Greenough acutually was the one that inspired me to do this after waching the movie Crystal Voyager. Any chance the article you were reading is on the web?

thanks very much mate , those photos show it well !!

 

umm, i dunno ...it's nearly a 40 year old issue??

 

but i could possibly old school photocopy and 'snail mail ' it to you , if you like ?

 

 the whole issue was about photography , and my brother Simon ['lazarus' here on sways] got a two page spread of his work , with a written [by him] article 'chipper's tips' [he worked for Tracks for a while in the 1970s]

 

   cheers !

 

  ben

that would be AWESOME! Ill PM you my address.

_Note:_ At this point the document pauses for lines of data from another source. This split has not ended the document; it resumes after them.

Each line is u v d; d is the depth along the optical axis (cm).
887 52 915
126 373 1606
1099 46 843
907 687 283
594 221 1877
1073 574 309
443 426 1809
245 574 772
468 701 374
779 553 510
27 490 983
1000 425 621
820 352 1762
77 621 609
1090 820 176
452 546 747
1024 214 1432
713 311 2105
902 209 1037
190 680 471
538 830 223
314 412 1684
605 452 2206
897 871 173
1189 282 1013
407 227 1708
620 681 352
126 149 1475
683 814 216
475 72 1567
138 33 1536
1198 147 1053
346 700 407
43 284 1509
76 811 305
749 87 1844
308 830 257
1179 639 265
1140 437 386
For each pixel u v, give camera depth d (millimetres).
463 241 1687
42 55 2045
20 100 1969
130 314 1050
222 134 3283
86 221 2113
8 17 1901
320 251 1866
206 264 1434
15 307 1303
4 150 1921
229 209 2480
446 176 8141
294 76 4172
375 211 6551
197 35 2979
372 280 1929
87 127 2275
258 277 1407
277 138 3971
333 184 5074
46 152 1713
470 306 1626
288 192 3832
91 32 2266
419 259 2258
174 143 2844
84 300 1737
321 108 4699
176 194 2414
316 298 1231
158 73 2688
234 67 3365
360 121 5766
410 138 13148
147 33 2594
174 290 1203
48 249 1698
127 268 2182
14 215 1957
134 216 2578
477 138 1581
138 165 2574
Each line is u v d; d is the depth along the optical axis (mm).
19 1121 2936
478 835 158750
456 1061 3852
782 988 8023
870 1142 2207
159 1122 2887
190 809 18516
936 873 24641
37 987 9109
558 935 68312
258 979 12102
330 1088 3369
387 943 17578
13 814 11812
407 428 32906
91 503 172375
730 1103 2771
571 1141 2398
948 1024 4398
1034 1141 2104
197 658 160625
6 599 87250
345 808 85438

Just a few updates. No leaks, and got slammed pretty hard, pinned on the ground with the camera between me and the sand. A few scratches on the front of the port but no leaks at all.

woohooo ....bravo , mate !

 

love the different water colour you guys have there . and the last shot is a cracker !

hey , finally I got it together ,  located the 1978 tracks with the george greenough article on water housings , and today I have  scanned it for you .

 

  enjoy !

 

 and please keep the water shots coming eh ?

 

 [as an aside ...  I christened  my brother Simon's 'Go Pro' ,  today . VERY generous of him to give it to me !  [he won a new one , along with ALL the acccessories they make , in a go-pro 'photo of the day' contest , a while back ...yeehaaawww !!]

bengopro0ct27th20114.jpg 

5.30am.....

ABENGOPROSHOT29.jpg  ]

 

 so , anyway ...

 

 .... here is the article , Smov !!

photography_0002_NEW.jpg

 

photography_0003_NEW.jpg

 

enjoy !

 

  cheers

 

  ben chipper

 

  west oz

 

[also in the same issue [august 1978 Tracks] was an article by Simon , called " chipper's tips]

Nicely done Smovlov!

Here is mine for my D60.

Trevorn,
Looks good. Care to show the inside? How do you keep the camera from moving around? Also, what do you use to press the shutter?

surfthis,
Thanks!

chippy,

That morning shot is pretty killer. Not too sharky in the morning? The water here varies depending on the season and swell (I’m pretty sure it does that everywhere right?). When the water cools down and we got good groundswells in the winter it turns crystal clear and blue green sometimes.Hopefully ill be getting a fisheye and making a new dome port for the housing. Not much different than the go pro as far as the style of the image goes. The only real advantages are that the shutter click is instantaneous and the image quality can be better. Thanks for throwing that article up too!

Ive been considering building another housing for my D200 but this time it would be a rear-loading design with pistol grip and rear controls too. Probably wont happen for the next 6 months but if I do start on it I’ll post some things up.

I used hard foam pieces to keep the camera in place. For the shutter I used a rubber plumbing end cap sanded down slightly for flex, then I made this spring loaded shaft mechanism that after the shutter is pressed springs back in to place. It was a massive pain in the ass. You can’t use those wired remote cables with the D50 or else I would have rigged up some kind of pistol grip trigger.

The lens housing is a threaded PVC joint I fed in through the hole I made from the inside so the edge butted up against the inside of the hole, then I screwed on outer piece and glued it at the same time, it’s pretty soild. I sandwiched a piece of lexan in between the threaded piece and the inner lip of the piece that screws on as well.